The green line shows what happens if you have an extremely low confidence. Typically Watson would try to answer almost any question that comes through your virtual assistant, even if there is actually quite low similarity between the user’s question and the intent. For example, “What color car do you drive?” could match with “what is the fastest car.” This something Watson may not be taught to answer, but your virtual assistant would give an answer anyway, because it is so similar.

The red line represents what happens if you have an extremely high confidence. In this scenario, Watson won’t attempt to answer very many questions, but will more than likely be correct when it does. The downside here is that it may not answer some questions that it could have answered accurately. If a user were to just type “fees” and Watson was trained to answer complete sentences about the topic, similar to “What are the fees for a credit card?” and “What fees do credit cards have?” Watson would still not try to answer because the confidence level is not high enough. You would be missing opportunities that should have been taken.

The optimal level is somewhere in the middle, like the blue line in the above chart. The optimal line can be found just before Watson starts to answer more questions incorrectly.

Let’s take an arbitrary sample:

The confidence threshold is 80%. Out of 100 questions, Watson answers 60 questions correctly, 2 incorrectly, missed 25 questions it should have answered, and ignores 13 correctly.

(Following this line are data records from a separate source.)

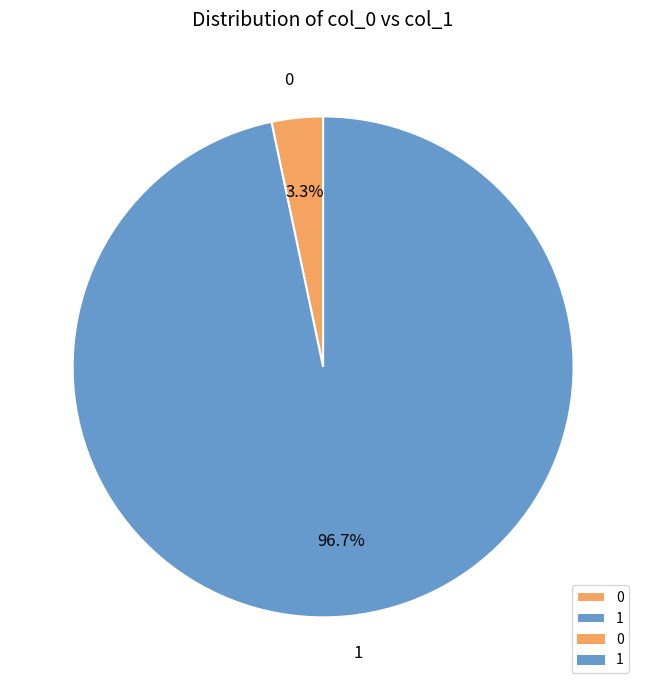

How much of the chart is everything except 1?

3.3%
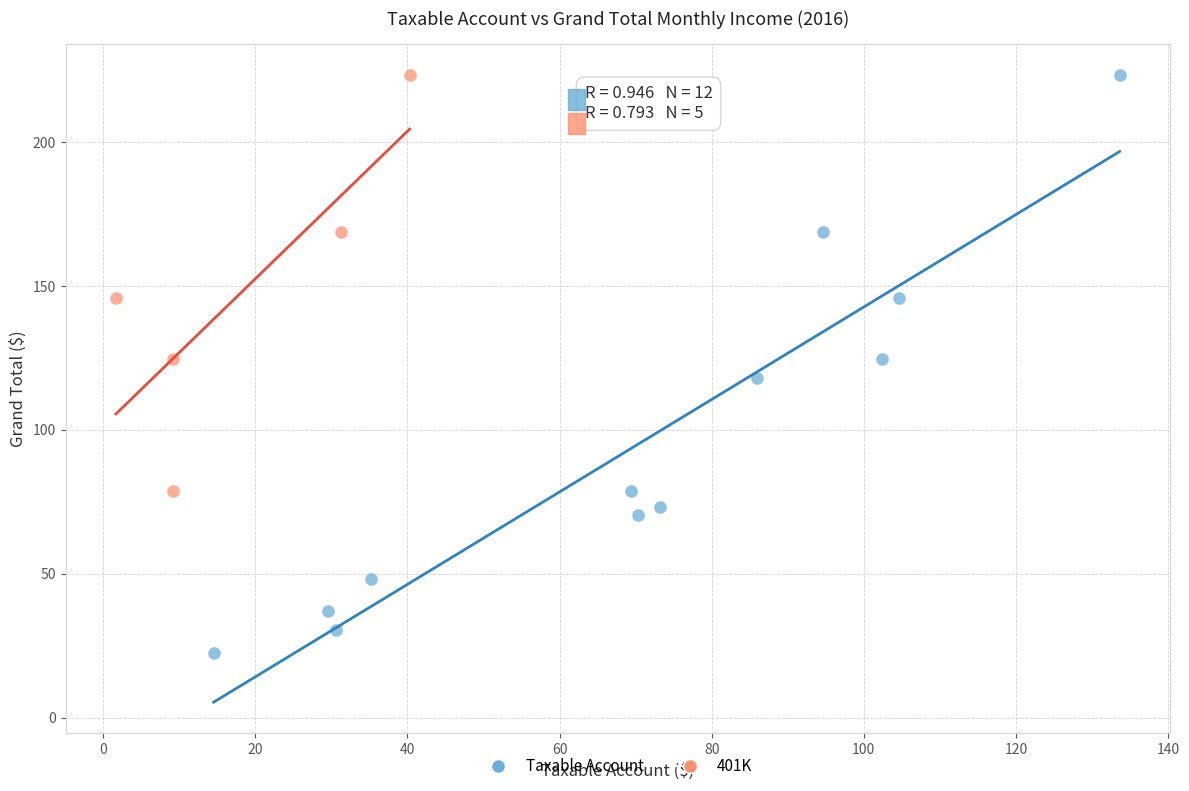

Which series reaches the minimum Y coordinate?

Taxable Account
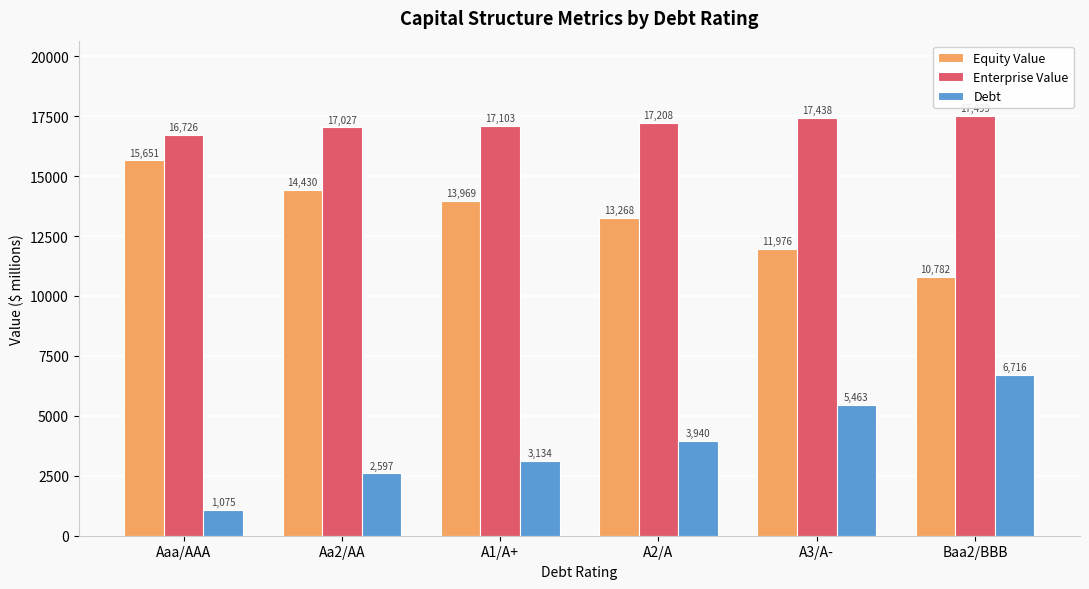

What is the highest value of the Equity Value series?

15651.3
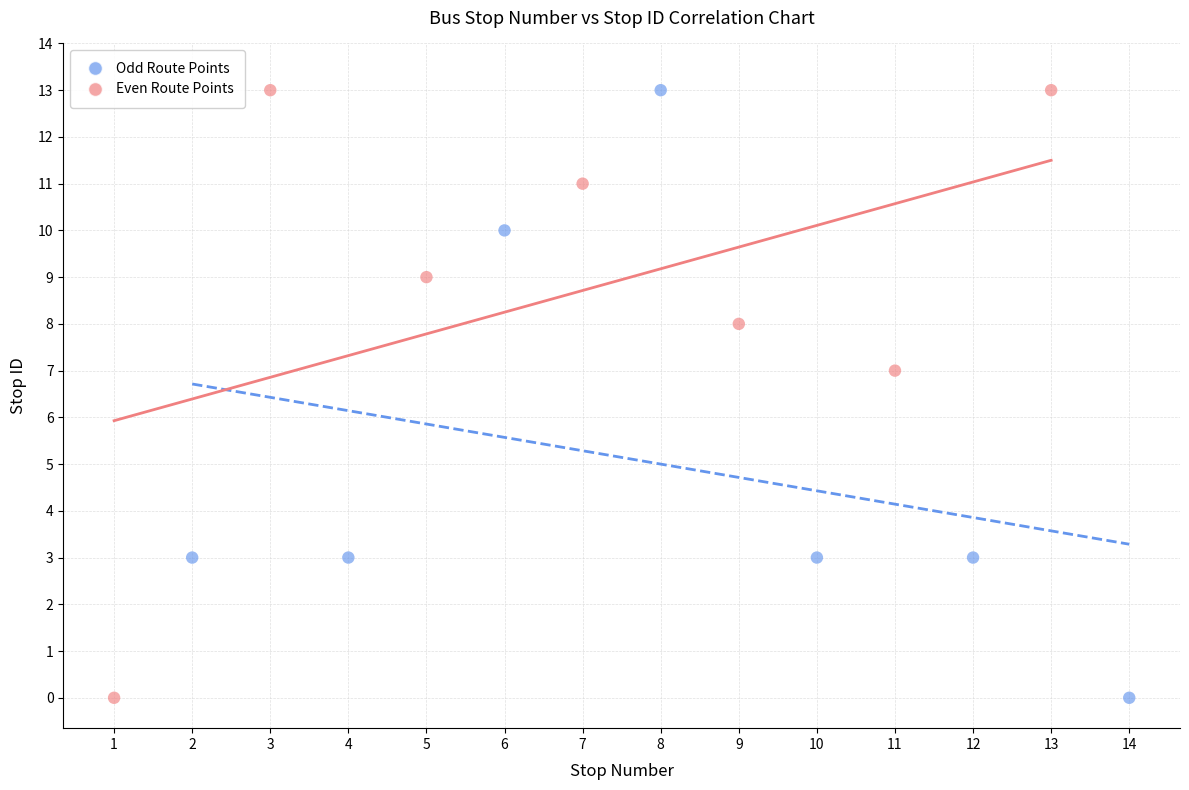

What are all the series names shown in the legend?

Odd Route Points, Even Route Points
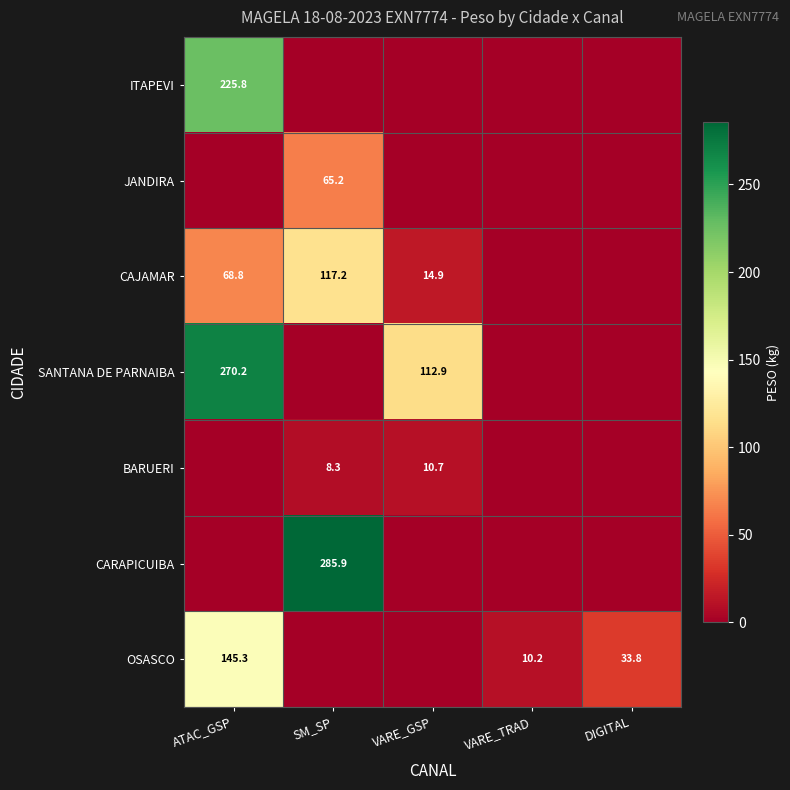

The value of OSASCO at ATAC_GSP is 145.3. True or false?

True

There is clearly missed opportunity here, so the confidence should be lowered. If we decrease it from 5% to 75%, we will see a change:

· 65 questions answered correctly

· 3 questions answered incorrectly

· 20 missed questions that should have been answered

· 12 questions correctly ignored

We would continue this trend until we saw Watson make a bigger decrease in effectiveness, than coverage increased; this is how we find our optimal threshold. See how this all comes together in the below chart.

This tells us that our optimal confidence would be between 75% and 80%. With this change, Watson answered 3 more questions correctly, but missed 4 more. With confidence levels higher than this, Watson was still able to gain more in correct questions vs. incorrect questions. Any confidence level than this is trends lower and shows an increase in the incorrect answers.

This chart is determined is by running a test. To create your own, you would need to include your dataset and a sample of blind test questions that Watson was not specifically trained on. This blind set should be representative of real customer questions, and include some noise that Watson should ignore by design. Run the test, regardless of any confidence thresholds, and simply label if Watson would have answered correctly or incorrectly. Then, place your threshold at incremental levels. A correct answer over the threshold goes in the ‘correct’ column, and incorrect answer over the threshold goes in the ‘incorrect’ column. A correct answer below the threshold goes in the ‘Missed’ column and an incorrect answer below the threshold goes in the ‘ingored’ column, because we wanted Watson to be smart enough not to answer.

You may also want to set a higher threshold than what is optimal if you are measuring Watson against another system. If your goal is to always have Watson do better than your human agents, and they have a higher ‘accuracy’ (questions answered correctly vs. total questions) then you may raise the threshold even though you are missing some coverage. If you have an elegant fallback mechanism and are deflecting questions efficiently , you may be willing to lower the threshold beyond what is optimal to increase coverage even at the cost of some effectiveness.

--

--